Thanks as always to Dr. Mike Silverman, Chair of the Department of Emergency Medicine at the Virginia Hospital Center in Arlington, for these superb updates!
Friday Night Update from the ER in Arlington, VA
The COVID numbers are back where they belong. I reported a pretty substantial increase in COVID cases diagnosed in the ER when I wrote last Friday. This week, the COVID numbers look much better. The total this week of COVID-positive patients that were tested because of “covid symptoms” was the lowest we have seen in quite some time. And the positive numbers among all patients tested in the emergency department were more in line with early October than the week that ended last Friday. The number of patients hospitalized with COVID remains pretty steady. It’s higher than two Fridays ago but similar to last Friday. You may recall that we had a pretty big bump last Friday compared to the week before, but we’re generally in the ballpark of where we’ve been for months and far from our peak numbers.

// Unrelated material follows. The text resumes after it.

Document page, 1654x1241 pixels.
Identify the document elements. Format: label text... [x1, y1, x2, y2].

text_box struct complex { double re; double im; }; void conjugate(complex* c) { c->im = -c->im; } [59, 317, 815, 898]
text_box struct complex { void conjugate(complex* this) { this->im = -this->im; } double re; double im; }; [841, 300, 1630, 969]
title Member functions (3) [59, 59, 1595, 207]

But the emergency department is pretty much as busy as we have ever seen it. Our volume this week (and actually last week) is 20+% higher than our typical volume. We are definitely seeing this with the flu and RSV numbers. We’re also seeing this in the increased number of pediatric patients coming to the ER. I worked our lower acuity side during my last shift. During that shift, I see my own patients and I supervise two advanced practice providers (APP) that are working in the unit with me. We had two families check-in within minutes of each other to get seen for flulike symptoms which brings me back memories of our omicron surge last winter, when we routinely had families check in throughout the day. One of the APPs I was supervising that day told me he thought he diagnosed 10 people with the flu. I also had a solid handful of people with the flu that day. I do not recall seeing anyone with COVID but it’s certainly possible I did. There is a lot of influenza A going around. The overwhelming majority of these patients have not been vaccinated. Also, the overwhelming majority of these patients do not require hospitalization. Rather they just need supportive care—fluids, Tylenol, and ibuprofen.
With that said, just like with COVID, the elderly and immunocompromised are at high risk. We’re also seeing an uptick in pediatric hospitalizations with flu. The CDC released data and a statement recently that “flu season is making an early comeback as flu-related hospitalizations are the highest in over a decade for this point in the season,” according to CDC. “There have been an estimated 880,000 cases of lab-confirmed influenza illnesses, 6,900 hospitalizations and 360 flu-related deaths nationally this season.”
The flu tests that we used in the emergency prior to COVID were generally not very good. Because of that, it was very uncommon to ever test people for the flu when it was not flu season. We always knew that if you tested enough people, we would find a little bit of flu even in the summer but given the accuracy of the older flu test, the sensitivity and specificity of the tests limited their usefulness outside of flu season. And whether you had a positive or negative flu test in a patient with a presumed viral illness, lack of testing generally did not change management.
For quite some time, we’ve had access to a test called a respiratory viral panel. This is a very accurate but extremely expensive test that can identify numerous different viruses (but far from all viruses). It takes a while for the lab to run it and historically the benefit of the results does not outweigh the cost or the time needed to get results for the typical emergency department patient who is going to be discharged. This test was often reserved for patients with respiratory infections who required admission to the hospital. This panel does test for flu as well as RSV and is very accurate. Therefore, we always knew we had a little bit of flu and RSV around.
The primary PCR COVID test that we have used for the last couple of years tests for both COVID and flu with the same swab. This was incredibly helpful last winter during the omicron surge and flu season, so we knew which one we were dealing with. (As it turned out, there has been very limited flu since the pandemic began.)
I cannot say enough good things about our hospital lab team, reports team, and our business intelligence team when it comes to providing data for the me (and others) since the start of the pandemic. I realize some of you want more details than I provided through the last couple of years. Some of those details were very challenging to come by and would have required chart reviews. For example, in the first 6 months after vaccinations were available, the percent of patients admitted with COVID that were either vaccinated or not was really interesting. This is a great question and one that was being studied in other centers, but not one that was clinically relevant for your typical community hospital. And unfortunately, it wasn’t practical to hire someone to do chart audits and track that kind of data.
With that said, I asked the lab for some updated flu data and they sent me a fantastic graph. Between our dual COVID/flu test and our respiratory viral panel, we generally test for flu and RSV about 1600 times a month. However, in January of this year and last month (October), we performed more than 2000 of these tests. Last January during our COVID surge, we had 11 positive flu tests and 3 positive RSV test. Last month, October, we had 160 positive flu test and 59 positive RSV test. I’m willing to bet that the overwhelming majority of those were in the second half of October and probably in the last week of October. For comparison, the number of flu positive tests in the summer is typically in single digits as is the number of RSV positive tests throughout most of the year.
Coronavirus is not quite done with us yet.
Science matters. Get vaccinated (or your booster). Keep a mask handy.